## Request
Copy the passage of the Buffalo Girls review between "Jane’s Calamities : BUFFALO" and "longer be found.", inclusive, and replace "campfire" with "hearth" throughout.

Jane’s Calamities : BUFFALO GIRLS <i> By Larry McMurtry (Simon & Schuster: $19.95; 351 pp.; 0-671-68518-X) </i>

<i> Sipchen is a Times staff writer. </i>

Whenever Larry McMurtry sits down at the campfire of modern fiction, a wild cast of characters soon amble in from the shadows, and their compelling yarns quickly edge any weighty issues into the background. So it is in this tale of Martha Jane Canary, better known as Calamity Jane, as she and her companeros ramble across their old stompin’ grounds, from the great plains of the Dakotas to the mountains of Montana and Wyoming, aimlessly seeking some vague goal that they all sense can no longer be found.

The Indian wars are over, the buffalo gone, and the romance of the West withers even as the legends it spawned blossom. The challenges of the old West took a physical toll, but this transitional era leaves folks without purpose. While the only violence in this novel happens “off stage,” there is plenty of pain to go around. Now it is the characters’ souls that get a sound whomping.

In her younger days, Jane loved to “drink and sing and hoorah” with the cowboys. As “Buffalo Girls” unfolds, though, her carousing has become a form of self-administered anesthesia, rather than a celebration of the West’s huge freedom. None of this is lost on the friends who wander in and out of Jane’s life, including mountain men Bartle Bones and Jim Ragg, an old Ogalala Sioux named No Ears and Jane’s best friend Dora DuFran, who runs a Miles City saloon and whorehouse named Hotel Hope.


The central irony of the story is that the only hope of salvation for these characters arrives in an offer from their old friend Buffalo Bill, who convinces them that they might recapture their past glories--real or imagined--by joining his Wild West Show for a performance before Queen Victoria in London. In their hearts, Jane and her friends see the paradox. As Bartle says: “If Billy Cody can make a poster of it, then there ain’t no Wild West.” But Jane understands how desperately people can cling to foolish hopes. Eventually, she and her friends join Cody, Annie Oakley, Sitting Bull and other characters from the history books and McMurtry’s imagination to condense the shoot-’em-up history and myth of the West into a sort of live-action miniseries, there in the heart of the civilization their forebears abandoned.

## Dataset extract
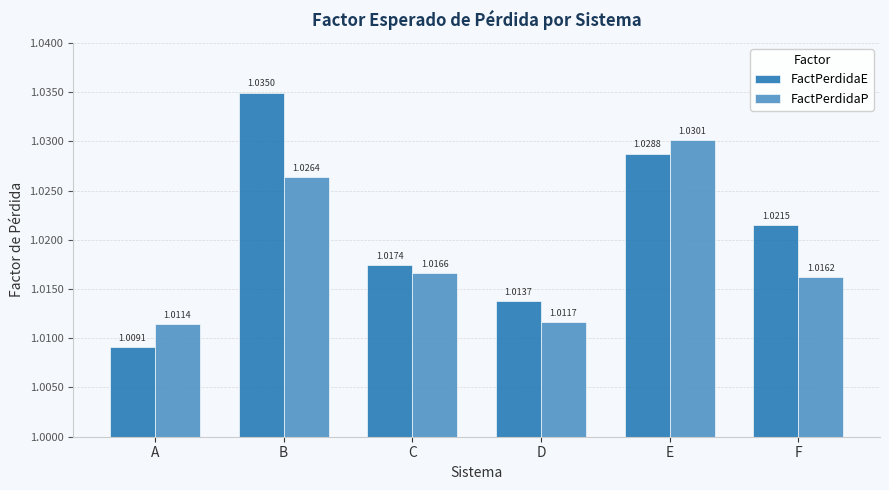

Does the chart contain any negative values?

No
---
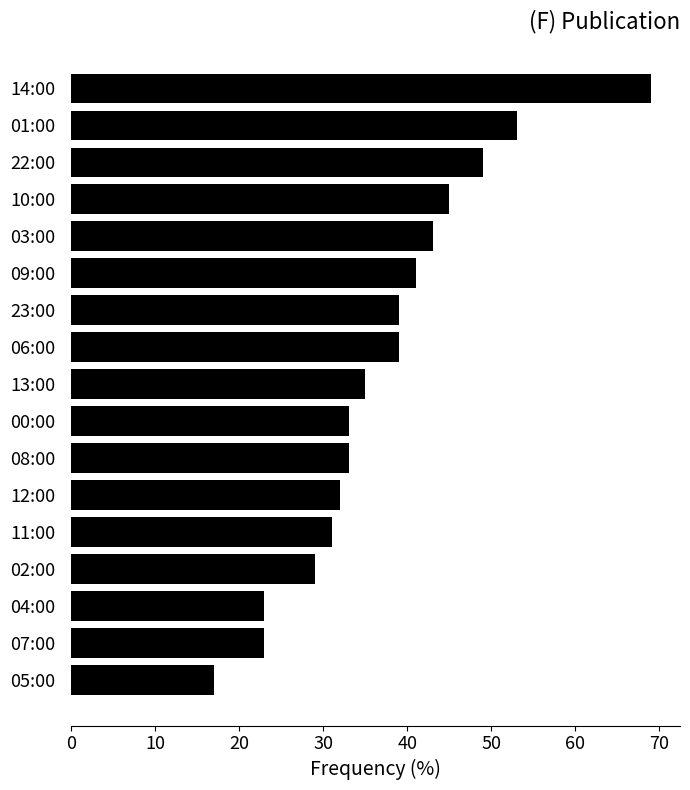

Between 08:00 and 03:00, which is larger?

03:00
---
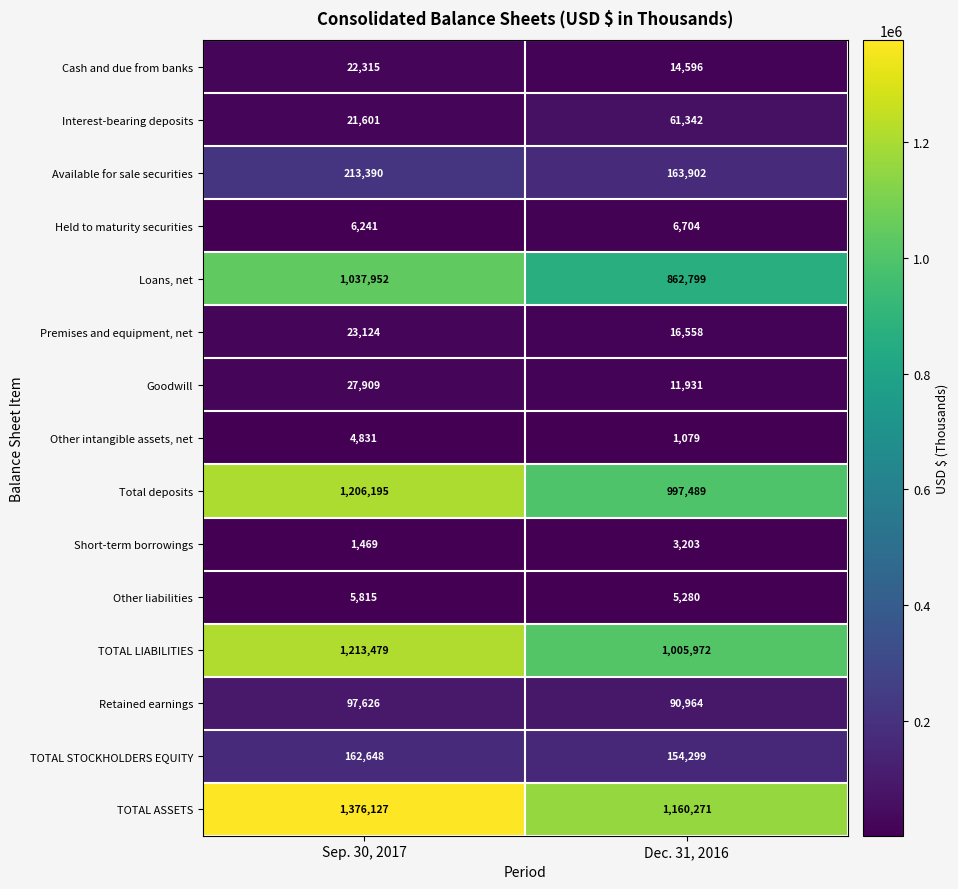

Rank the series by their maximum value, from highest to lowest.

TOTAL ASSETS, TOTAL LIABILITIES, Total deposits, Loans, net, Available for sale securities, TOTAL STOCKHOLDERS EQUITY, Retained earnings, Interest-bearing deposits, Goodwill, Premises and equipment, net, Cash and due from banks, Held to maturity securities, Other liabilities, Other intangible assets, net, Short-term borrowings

## Exercise solution
Jane’s Calamities : BUFFALO GIRLS <i> By Larry McMurtry (Simon & Schuster: $19.95; 351 pp.; 0-671-68518-X) </i>

<i> Sipchen is a Times staff writer. </i>

Whenever Larry McMurtry sits down at the hearth of modern fiction, a wild cast of characters soon amble in from the shadows, and their compelling yarns quickly edge any weighty issues into the background. So it is in this tale of Martha Jane Canary, better known as Calamity Jane, as she and her companeros ramble across their old stompin’ grounds, from the great plains of the Dakotas to the mountains of Montana and Wyoming, aimlessly seeking some vague goal that they all sense can no longer be found.